When you find the word "plant" in a line of the entries, please copy the whole line.

**********

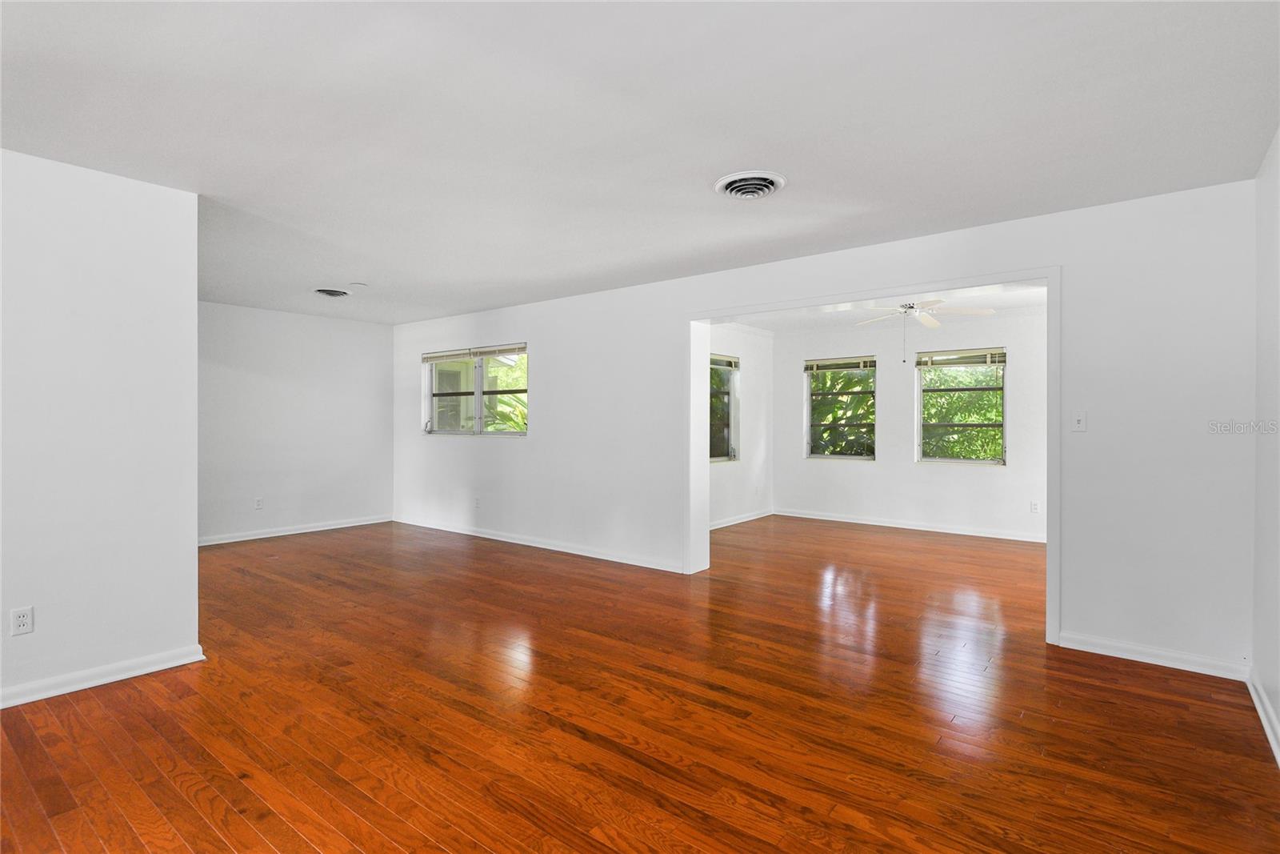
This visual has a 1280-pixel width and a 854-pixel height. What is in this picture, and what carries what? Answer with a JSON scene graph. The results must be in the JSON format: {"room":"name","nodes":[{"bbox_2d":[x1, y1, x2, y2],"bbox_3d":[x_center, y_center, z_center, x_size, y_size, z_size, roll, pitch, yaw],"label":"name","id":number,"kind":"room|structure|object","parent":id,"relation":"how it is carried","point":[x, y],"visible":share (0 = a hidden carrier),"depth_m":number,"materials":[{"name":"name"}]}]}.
{"room":"living room","nodes":[
{"label":"living room","id":0,"kind":"room"},
{"bbox_2d":[0,145,199,710],"bbox_3d":[-3.206,0.008,2.306,0.127,2.440,2.739,0,0,38],"label":"left wall","id":1,"kind":"structure","parent":0,"point":[194,536],"depth_m":3.02,"materials":[{"name":"white paint"}]},
{"bbox_2d":[9,605,33,635],"bbox_3d":[-2.728,0.862,2.823,0.009,0.115,0.071,0,0,38],"label":"wall socket","id":2,"kind":"object","parent":1,"relation":"attached to","point":[23,621],"visible":0.98,"depth_m":2.82,"materials":[{"name":"white plastic"}]},
{"bbox_2d":[0,644,206,708],"bbox_3d":[-3.165,1.184,2.242,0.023,0.084,2.702,0,0,38],"label":"baseboard","id":3,"kind":"structure","parent":1,"relation":"attached to","point":[136,673],"depth_m":3.02,"materials":[{"name":"white paint"}]},
{"bbox_2d":[197,299,394,542],"bbox_3d":[-4.081,-0.034,6.723,0.145,2.440,3.265,0,0,38],"label":"far left wall","id":4,"kind":"structure","parent":0,"point":[386,354],"depth_m":6.96,"materials":[{"name":"white paint"}]},
{"bbox_2d":[254,496,263,509],"bbox_3d":[-3.985,0.812,6.694,0.011,0.117,0.069,0,0,38],"label":"wall socket","id":5,"kind":"object","parent":4,"relation":"attached to","point":[259,501],"visible":0.99,"depth_m":6.69,"materials":[{"name":"white plastic"}]},
{"bbox_2d":[199,514,392,545],"bbox_3d":[-4.050,1.147,6.677,0.017,0.086,3.249,0,0,38],"label":"baseboard","id":6,"kind":"structure","parent":4,"relation":"attached to","point":[262,536],"depth_m":6.98,"materials":[{"name":"white paint"}]},
{"bbox_2d":[0,0,1279,323],"bbox_3d":[-1.371,-1.259,3.328,7.571,0.123,6.258,0,0,38],"label":"ceiling","id":7,"kind":"structure","parent":0,"point":[727,153],"depth_m":2.52,"materials":[{"name":"white paint"}]},
{"bbox_2d":[313,287,350,297],"bbox_3d":[-2.805,-1.213,5.847,0.318,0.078,0.316,0,0,38],"label":"ceiling vent","id":8,"kind":"object","parent":7,"relation":"attached to","point":[337,294],"visible":0.99,"depth_m":5.80,"materials":[{"name":"metal"}]},
{"bbox_2d":[349,280,367,287],"bbox_3d":[-2.429,-1.211,5.530,0.126,0.031,0.127,0,0,38],"label":"smoke detector","id":9,"kind":"object","parent":7,"relation":"attached to","point":[357,285],"visible":0.99,"depth_m":5.50,"materials":[{"name":"white"}]},
{"bbox_2d":[713,169,786,198],"bbox_3d":[0.545,-1.184,3.199,0.346,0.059,0.345,0,0,38],"label":"ceiling vent","id":10,"kind":"object","parent":7,"relation":"attached to","point":[760,193],"visible":0.98,"depth_m":3.16,"materials":[{"name":"white metal"}]},
{"bbox_2d":[0,512,1279,853],"bbox_3d":[-0.362,1.282,4.528,7.899,0.107,9.210,0,0,38],"label":"floor","id":11,"kind":"structure","parent":0,"point":[138,695],"depth_m":2.71,"materials":[{"name":"brown wood"}]},
{"bbox_2d":[710,322,774,526],"bbox_3d":[0.722,-0.023,7.280,0.158,2.427,3.357,0,0,38],"label":"left wall","id":12,"kind":"structure","parent":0,"point":[750,352],"depth_m":7.96,"materials":[{"name":"white paint"}]},
{"bbox_2d":[709,352,739,462],"bbox_3d":[0.829,-0.213,7.376,0.104,1.305,1.073,0,0,38],"label":"window","id":13,"kind":"structure","parent":12,"relation":"in","point":[718,366],"depth_m":7.67,"materials":[{"name":"glass"}]},
{"bbox_2d":[709,353,739,368],"bbox_3d":[0.916,-0.755,7.468,0.049,0.125,0.806,0,0,38],"label":"window blind","id":14,"kind":"object","parent":13,"relation":"attached to","point":[730,362],"visible":0.76,"depth_m":7.54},
{"bbox_2d":[710,507,774,529],"bbox_3d":[0.772,1.142,7.206,0.020,0.087,3.197,0,0,38],"label":"baseboard","id":15,"kind":"structure","parent":12,"relation":"attached to","point":[747,518],"depth_m":7.79,"materials":[{"name":"white paint"}]},
{"bbox_2d":[388,179,1254,677],"bbox_3d":[0.059,0.013,5.531,7.894,2.419,0.182,0,0,38],"label":"partition wall","id":16,"kind":"structure","parent":0,"point":[534,451],"depth_m":3.55,"materials":[{"name":"white paint"}]},
{"bbox_2d":[423,343,528,436],"bbox_3d":[-1.762,-0.365,6.933,1.736,0.987,0.126,0,0,38],"label":"window","id":17,"kind":"structure","parent":16,"relation":"in","point":[479,402],"depth_m":6.93,"materials":[{"name":"clear glass"}]},
{"bbox_2d":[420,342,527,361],"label":"window blind","id":18,"kind":"object","parent":17,"relation":"attached to","point":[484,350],"visible":0.98,"depth_m":6.93,"materials":[{"name":"white plastic"}]},
{"bbox_2d":[472,496,481,507],"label":"wall socket","id":19,"kind":"object","parent":16,"relation":"attached to","point":[477,501],"visible":0.99,"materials":[{"name":"white plastic"}]},
{"bbox_2d":[391,515,687,571],"bbox_3d":[-1.262,1.155,6.508,4.283,0.088,0.017,0,0,38],"label":"baseboard","id":20,"kind":"structure","parent":16,"relation":"attached to","point":[502,538],"depth_m":6.17,"materials":[{"name":"white paint"}]},
{"bbox_2d":[687,267,1059,643],"bbox_3d":[1.425,0.146,4.556,2.546,2.140,0.272,0,0,38],"label":"door frame","id":21,"kind":"structure","parent":16,"relation":"attached to","point":[1048,551],"depth_m":4.23,"materials":[{"name":"white paint"}]},
{"bbox_2d":[1070,410,1087,430],"bbox_3d":[2.482,-0.026,3.614,0.070,0.115,0.019,0,0,38],"label":"light switch","id":22,"kind":"object","parent":16,"relation":"attached to","point":[1081,422],"visible":0.99,"depth_m":3.62,"materials":[{"name":"white plastic"}]},
{"bbox_2d":[1057,631,1251,680],"bbox_3d":[2.683,1.194,3.325,0.813,0.084,0.016,0,0,38],"label":"baseboard","id":23,"kind":"structure","parent":16,"relation":"attached to","point":[1106,653],"depth_m":3.31,"materials":[{"name":"white paint"}]},
{"bbox_2d":[711,284,1049,333],"bbox_3d":[2.387,-1.260,6.170,4.150,0.123,3.632,0,0,38],"label":"far room ceiling","id":24,"kind":"structure","parent":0,"point":[770,327],"depth_m":6.80,"materials":[{"name":"white paint"}]},
{"bbox_2d":[854,299,996,362],"bbox_3d":[2.427,-0.878,5.640,1.202,0.622,1.210,0,0,-19],"label":"ceiling fan","id":25,"kind":"object","parent":24,"relation":"hanging from","point":[935,324],"visible":0.93,"depth_m":5.58,"materials":[{"name":"white"}]},
{"bbox_2d":[765,306,1043,539],"bbox_3d":[3.337,-0.021,7.360,4.057,2.447,0.162,0,0,38],"label":"back wall","id":26,"kind":"structure","parent":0,"point":[913,466],"depth_m":7.39,"materials":[{"name":"white paint"}]},
{"bbox_2d":[804,356,876,459],"bbox_3d":[2.539,-0.211,8.061,0.904,1.310,0.094,0,0,38],"label":"window","id":27,"kind":"structure","parent":26,"relation":"in","point":[833,456],"depth_m":8.07,"materials":[{"name":"glass"}]},
{"bbox_2d":[803,356,875,371],"bbox_3d":[2.488,-0.770,7.976,0.873,0.134,0.049,0,0,38],"label":"window blind","id":28,"kind":"object","parent":27,"relation":"attached to","point":[830,366],"visible":0.99,"depth_m":7.95,"materials":[{"name":"wood"}]},
{"bbox_2d":[772,507,1043,542],"bbox_3d":[3.296,1.155,7.311,3.660,0.089,0.019,0,0,38],"label":"baseboard","id":29,"kind":"structure","parent":26,"relation":"attached to","point":[950,531],"depth_m":7.38,"materials":[{"name":"white paint"}]},
{"bbox_2d":[914,347,1007,465],"bbox_3d":[3.642,-0.212,7.239,0.962,1.322,0.098,0,0,38],"label":"window","id":30,"kind":"structure","parent":26,"relation":"in","point":[988,462],"depth_m":7.25,"materials":[{"name":"glass"}]},
{"bbox_2d":[913,348,1007,366],"bbox_3d":[3.585,-0.750,7.146,0.896,0.158,0.049,0,0,38],"label":"window blind","id":31,"kind":"object","parent":30,"relation":"attached to","point":[968,362],"visible":0.99,"depth_m":7.12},
{"bbox_2d":[1030,500,1039,512],"bbox_3d":[4.093,0.843,6.624,0.070,0.116,0.008,0,0,38],"label":"wall socket","id":32,"kind":"object","parent":26,"relation":"attached to","point":[1035,506],"visible":0.99,"depth_m":6.62,"materials":[{"name":"white plastic"}]},
{"bbox_2d":[1251,128,1279,762],"bbox_3d":[1.539,0.024,1.140,0.155,2.445,4.982,0,0,38],"label":"right wall","id":33,"kind":"structure","parent":0,"point":[1278,708],"depth_m":2.73,"materials":[{"name":"white paint"}]},
{"bbox_2d":[1246,668,1279,766],"bbox_3d":[1.376,1.200,1.098,0.018,0.085,5.055,0,0,38],"label":"baseboard","id":34,"kind":"structure","parent":33,"relation":"attached to","point":[1261,710],"depth_m":2.63,"materials":[{"name":"white paint"}]},
{"label":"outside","id":35,"kind":"structure","parent":0,"visible":0},
{"label":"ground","id":36,"kind":"structure","parent":35,"visible":0},
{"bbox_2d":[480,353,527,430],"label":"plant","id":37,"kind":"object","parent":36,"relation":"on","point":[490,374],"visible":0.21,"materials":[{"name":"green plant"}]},
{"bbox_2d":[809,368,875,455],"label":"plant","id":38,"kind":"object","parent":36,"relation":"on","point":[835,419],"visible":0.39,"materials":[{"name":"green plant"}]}
]}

**********

RESULT OF THE TASK »
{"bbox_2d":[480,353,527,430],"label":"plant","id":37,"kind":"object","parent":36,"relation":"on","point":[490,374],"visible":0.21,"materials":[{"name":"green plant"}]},
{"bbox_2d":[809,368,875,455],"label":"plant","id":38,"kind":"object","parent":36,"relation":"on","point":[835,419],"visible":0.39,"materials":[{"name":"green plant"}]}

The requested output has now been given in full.